Napoli, che è nascosta. Che ha sembianze di cartolina dai quartieri alti, e si mostra intera, nuda, solo nei vicoli senza sole. Lei, bella, carnale, femmina, celata dietro il velo della sposa Lucia, l’anima “pezzentella” protettrice degli innamorati. Meraviglia di sole e di storia, all’ombra di un ingiusto passato, violata da un inguaribile presente. Oscura, a chi bendato cerca orientamento in una piazza, raggiunto dal vento marino che porta scompiglio nell’olfatto.
 
Napoli, che è morte e vita. Dove i defunti si lasciavano a scolare e la sedia di santa Francesca promette vita nuova. Dove lo spirito dei morti si rinfresca e alle anime del purgatorio si asciuga il sudore della fronte. Dove il sangue si scioglie nel nome di Dio, e la più bella rappresentazione del figlio Suo, riposa nella cappella di chi vendette l’anima al demonio. Dove le “capuzzelle” formano archi e croci, e i “guappi” vi prestano giuramento per una breve esistenza. Dove la polvere è gialla di pietra di tufo, roccia di magma, fluido di vulcano. Salvezza di un tempo passato, condanna cancerogena per il futuro.
 
Napoli, che é linea di confine immaginaria. Quella dei campi da calcio inventati sui marciapiedi affollati, con gli zaini a segnare le porte ed i passanti calati in vesti di arbitri attenti. È il perimetro di un basso che si allunga fino al marciapiede, quando l’aria brucia e la mancanza di finestre asfissia. É fine e inizio delle vite che le appartengono, perché da Napoli ci si allontana, ma non si va mai via davvero.
 
Napoli, che é odori. Tutti quelli che investono all’uscita della stazione, quando si è colti da caldo vento di frittura e fresca brezza di mare.
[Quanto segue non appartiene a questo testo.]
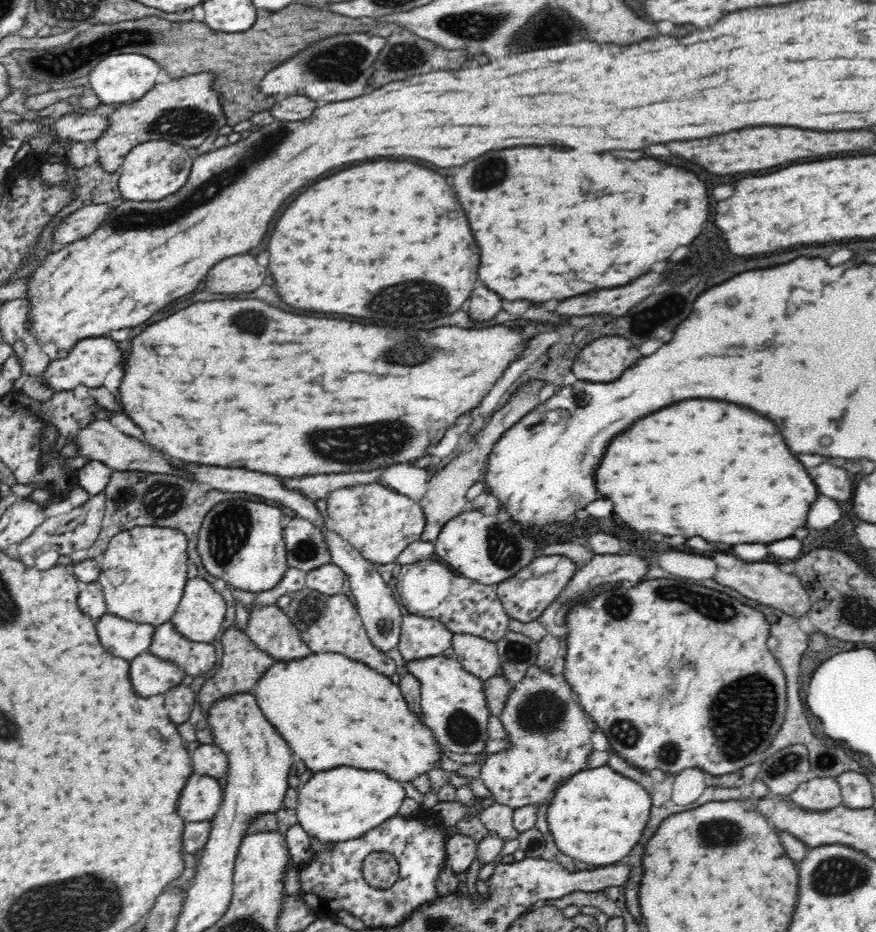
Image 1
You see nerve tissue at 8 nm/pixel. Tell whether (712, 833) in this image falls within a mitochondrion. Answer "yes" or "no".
yes

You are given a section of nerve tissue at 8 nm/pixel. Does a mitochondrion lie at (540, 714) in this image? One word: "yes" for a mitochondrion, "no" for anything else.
yes

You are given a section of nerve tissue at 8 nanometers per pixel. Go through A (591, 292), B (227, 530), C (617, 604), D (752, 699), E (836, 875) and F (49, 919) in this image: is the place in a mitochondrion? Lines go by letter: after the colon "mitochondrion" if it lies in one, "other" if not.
A: other
B: mitochondrion
C: mitochondrion
D: mitochondrion
E: mitochondrion
F: mitochondrion

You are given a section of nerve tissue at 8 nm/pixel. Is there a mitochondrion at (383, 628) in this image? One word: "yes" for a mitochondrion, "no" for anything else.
no

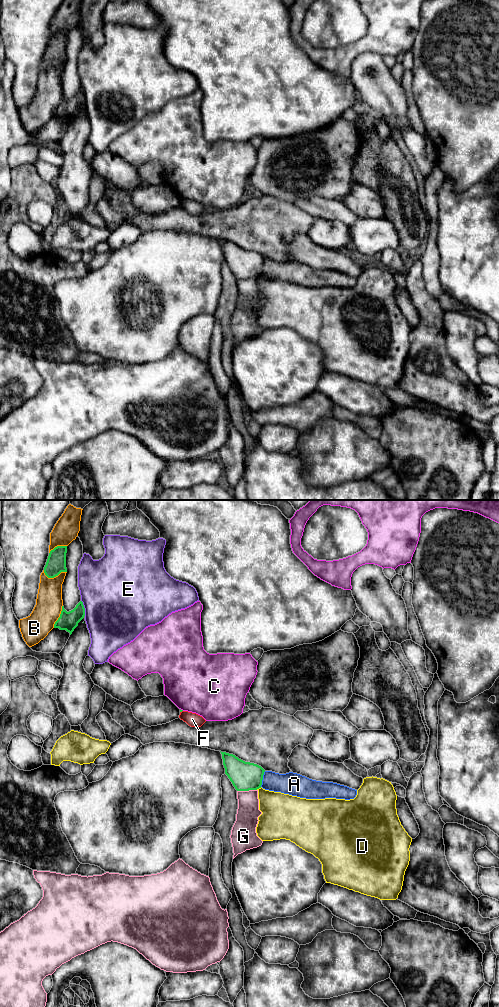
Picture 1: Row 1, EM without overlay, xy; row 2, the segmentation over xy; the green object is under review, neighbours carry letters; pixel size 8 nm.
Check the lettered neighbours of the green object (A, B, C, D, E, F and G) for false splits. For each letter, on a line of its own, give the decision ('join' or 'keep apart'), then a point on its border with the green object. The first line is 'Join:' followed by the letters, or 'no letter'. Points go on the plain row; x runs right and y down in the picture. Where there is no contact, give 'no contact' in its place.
Join: no letter
A: keep apart; meets green in xy at (262, 267)
B: keep apart; meets green in xy at (54, 64)
C: keep apart; meets green in xy at (182, 198)
D: keep apart; meets green in xy at (258, 276)
E: keep apart; meets green in xy at (84, 96)
F: keep apart; meets green in xy at (181, 199)
G: keep apart; meets green in xy at (246, 278)

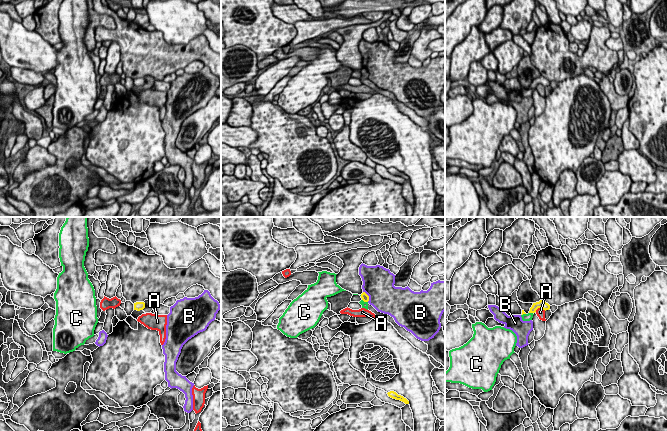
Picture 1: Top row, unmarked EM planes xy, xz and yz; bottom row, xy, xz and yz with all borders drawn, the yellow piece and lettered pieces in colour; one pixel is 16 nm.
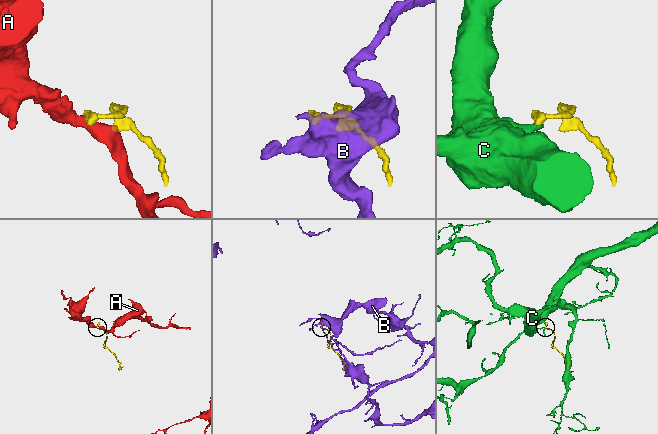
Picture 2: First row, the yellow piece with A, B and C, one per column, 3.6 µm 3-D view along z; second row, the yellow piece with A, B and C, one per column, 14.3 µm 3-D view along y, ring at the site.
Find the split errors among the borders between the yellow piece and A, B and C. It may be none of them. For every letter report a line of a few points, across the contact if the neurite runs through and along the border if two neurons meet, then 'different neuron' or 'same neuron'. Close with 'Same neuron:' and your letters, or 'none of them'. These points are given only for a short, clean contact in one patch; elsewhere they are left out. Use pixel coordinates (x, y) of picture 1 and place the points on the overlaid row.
A: line yz (545, 310), (538, 308), (535, 311); different neuron
B: line xz (363, 291), (368, 296), (368, 301); different neuron
C: line yz (529, 312), (532, 313); different neuron
Same neuron: none of them

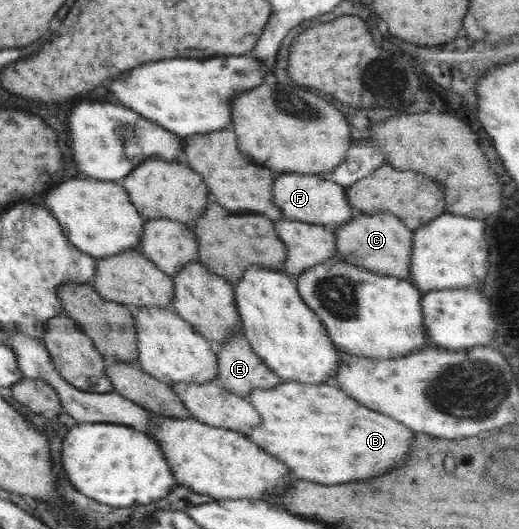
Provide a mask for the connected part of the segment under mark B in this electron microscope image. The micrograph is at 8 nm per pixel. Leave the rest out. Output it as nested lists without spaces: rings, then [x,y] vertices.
[[[283,380],[273,389],[254,389],[247,400],[258,411],[261,421],[257,427],[246,427],[241,433],[260,449],[281,459],[295,477],[321,485],[337,485],[383,475],[405,461],[409,453],[409,443],[413,439],[413,431],[403,427],[402,423],[363,406],[336,385]]]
È il ragù lasciato a “pappuliare” dalla sera prima. Il sangue nelle vene di una città fatta di vicoli, di mura che si impregnano e di fame eterna. É l’aroma del caffè ad ogni ora. Necessità più che tradizione. È una sposa che attraversa i vicoli del centro tra i sanpietrini scollati, con i nuovi décolleté e le vecchie abilità da equilibrista, solo per perdersi un istante nell’amarezza del liquido caldo. Impellenza più che piacere. 
 
Erri De Luca (2012, Nicolò Caranti, CC BY-SA 3.0, Wikimedia Commons)
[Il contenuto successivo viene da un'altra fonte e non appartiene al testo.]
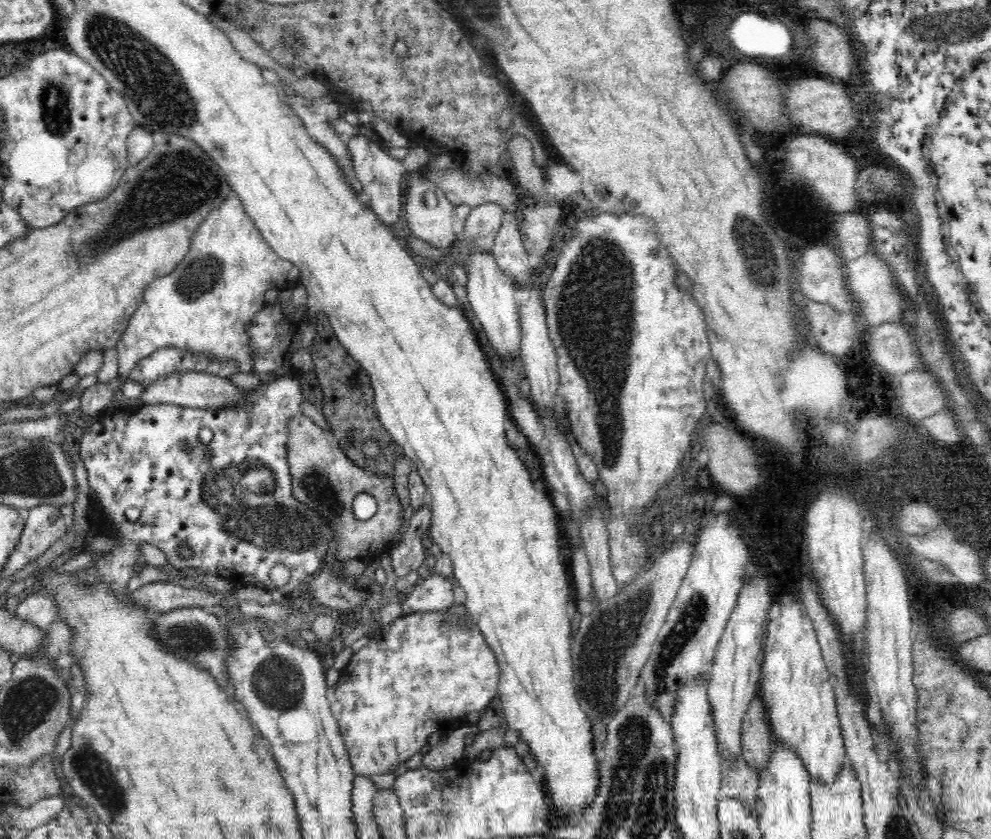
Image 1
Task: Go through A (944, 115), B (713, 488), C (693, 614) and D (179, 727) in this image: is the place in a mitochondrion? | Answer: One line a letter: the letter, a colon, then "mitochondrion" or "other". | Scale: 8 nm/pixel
A: other
B: other
C: mitochondrion
D: other

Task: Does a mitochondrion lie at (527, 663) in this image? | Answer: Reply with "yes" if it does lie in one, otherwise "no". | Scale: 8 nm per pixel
no

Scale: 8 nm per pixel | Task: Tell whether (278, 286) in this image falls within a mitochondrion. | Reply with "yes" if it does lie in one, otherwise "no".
no

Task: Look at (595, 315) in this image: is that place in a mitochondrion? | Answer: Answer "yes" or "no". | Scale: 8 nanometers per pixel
yes

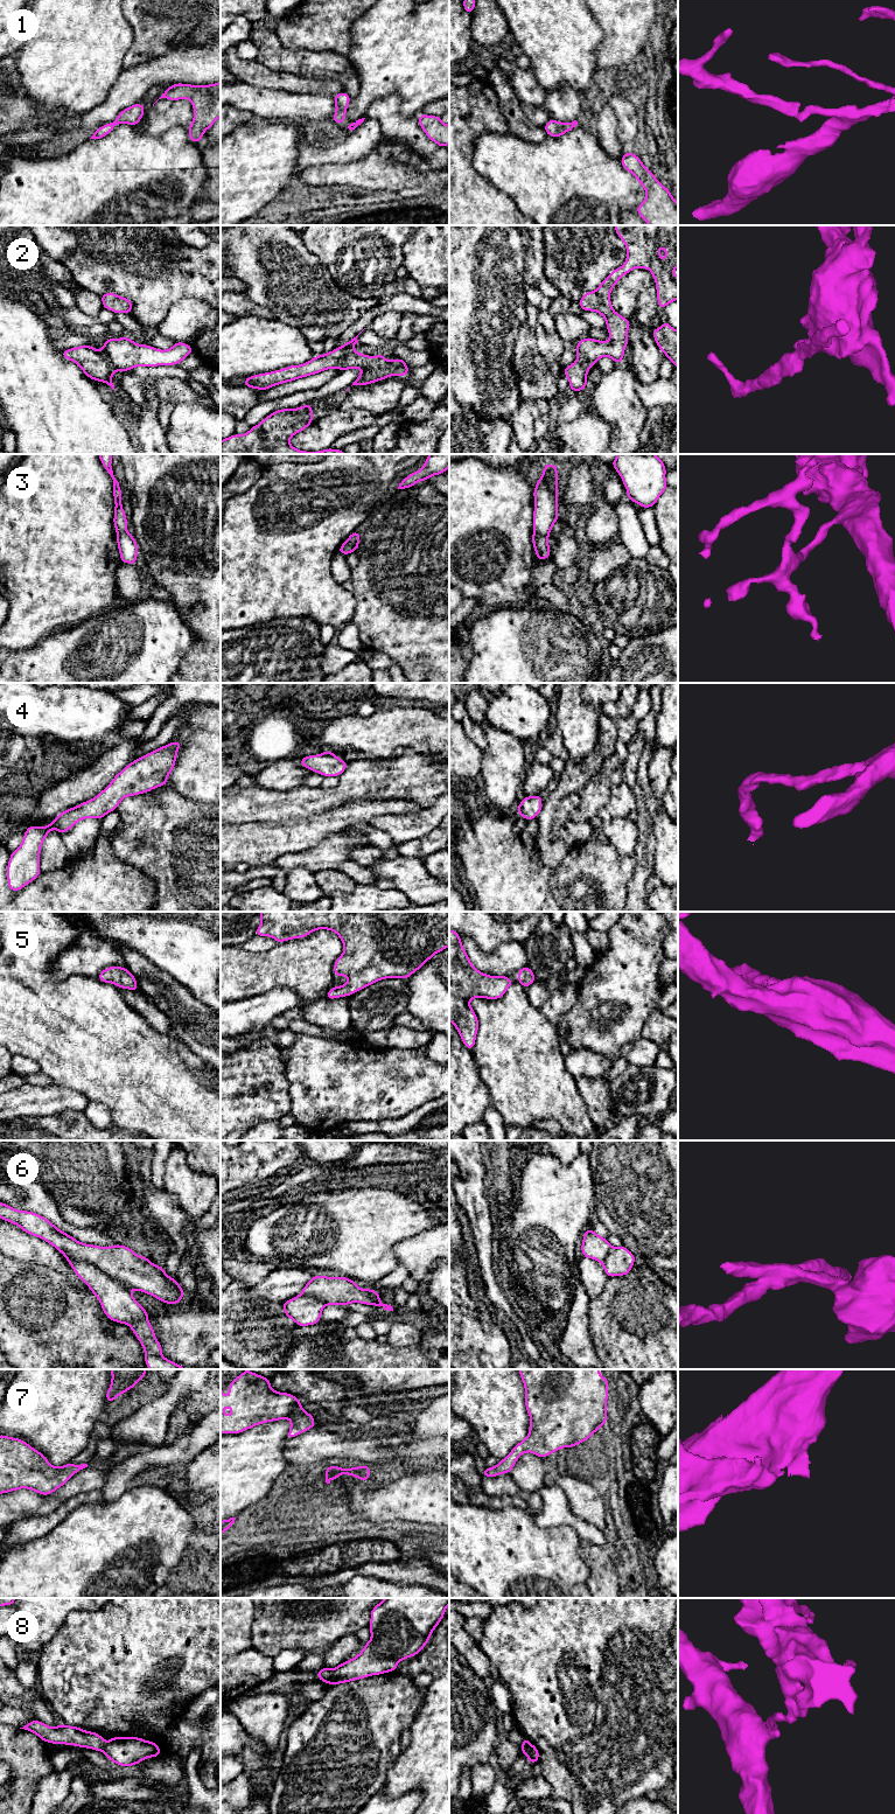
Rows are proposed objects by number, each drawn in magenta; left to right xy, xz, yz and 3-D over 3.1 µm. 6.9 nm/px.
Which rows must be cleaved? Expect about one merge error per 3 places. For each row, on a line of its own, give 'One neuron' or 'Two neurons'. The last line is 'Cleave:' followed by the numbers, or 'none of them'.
1: One neuron
2: Two neurons
3: Two neurons
4: One neuron
5: One neuron
6: Two neurons
7: One neuron
8: Two neurons
Cleave: 2, 3, 6, 8

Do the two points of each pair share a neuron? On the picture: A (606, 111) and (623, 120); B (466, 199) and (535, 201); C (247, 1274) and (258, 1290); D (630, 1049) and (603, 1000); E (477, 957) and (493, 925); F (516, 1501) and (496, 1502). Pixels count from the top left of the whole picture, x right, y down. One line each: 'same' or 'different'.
A: different
B: different
C: different
D: different
E: different
F: same

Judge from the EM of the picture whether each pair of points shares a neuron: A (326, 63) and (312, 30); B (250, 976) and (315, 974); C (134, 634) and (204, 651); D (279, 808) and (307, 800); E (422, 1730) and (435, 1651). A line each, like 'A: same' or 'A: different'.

Così, ho provato a raccontarvi questo stupendo ammasso di incoerenza e confusione, e l’ho fatto perché non é una descrizione, una guida o un racconto, che troverete in “Napolide”. Erri de Luca non si aggiunge alla lunga lista di chi questa città l’ha narrata, lui, che piuttosto Napoli l’ha compressa, ne ha estratto l’essenza e l’ha riversa su carta. Meno di 100 pagine è lunga Napoli, poco meno di 40 gr è il suo peso netto, ed in questo spazio ridotto, ci troverete tutta la sua immensitá.
 
A partire dal sofferto distacco che gli ha procurato una cittadinanza per difetto, l’autore, ricorda la salvezza del faro di Mergellina, il dialetto necessario, le commedie di Eduardo, il vento di Libeccio, il volto della sua cittá, che come quello di una donna amata, rivedrà poi in tanti altri. “Ho letto Napoli sotto Gerusalemme e l’ho vista a Mostar tra le case martellate, sulle facce magnifiche, miserabili dei musulmani slavi della sponda est, signori d’altra epoca in mezzo a macerie insanabili e morti sepolti nei giardini. Negli sciami di bambini ho rivisto i miei d’infanzia. I bambini napoletani di Mostar est uscivano per le vie sotto l’incerta tregua del maggio 1994 incontro ai nostri furgoni. Sgambettavano al sole di guerra che li aveva costretti a stare tanti mesi al buio delle cantine assiderate. I più stranieri in terra erano i vecchi. Su loro incombeva il torto di sopravvivere a figli sotterrati, a nipoti esplosi o sfiniti di fame. Rasentavano i muri, guardando in terra con la scusa di non inciampare. Vivere per loro era vergogna e ogni pasto un furto che toglieva peso a un figlio, a un nipote. Uscivano dai bassi di Mostar est i nonni musulmani incontro alle croci stampate sui nostri furgoni, le prime croci che non portavano stragi da ovest. Ho visto su di loro le facce dei miei che uscivano incontro agli americani in fine estate del 1943, incontro a quelli che li avevano bombardati cento volte. Sotto altre carni e alfabeti ho visto Napoli. Credo di riconoscerla solo sotto i travestimenti.”
 
Leggetelo. Leggetela davvero questa lunga poesia, perchè per Napoli si provano solo sentimenti senza scampo: amore senza riserve o disprezzo irrimediabile. Mai ha lasciato spazio alle indifferenze. E se esiste davvero un modo per capirlo, questo mondo straniero, “Napolide” è la sua unica, splendida, perfetta traduzione. “Un popolo tellurico, lo riconosci da come guarda il mare: con affidamento. Da noi pure quando è in burrasca è visto come via di fuga. Dall’incendio del suolo e del cielo, unica salvezza è il mare. Pure se si svuotano le budella roventi dell’inferno, il mare le saprà fermare. Un popolo tellurico vede nelle ondate che spazzano il golfo una forza di pace contro l’insurrezione periodica del fuoco.”
 
“Napolide”, si definisce l’autore.
Perchè ha perso il diritto di cittadinanza, dice.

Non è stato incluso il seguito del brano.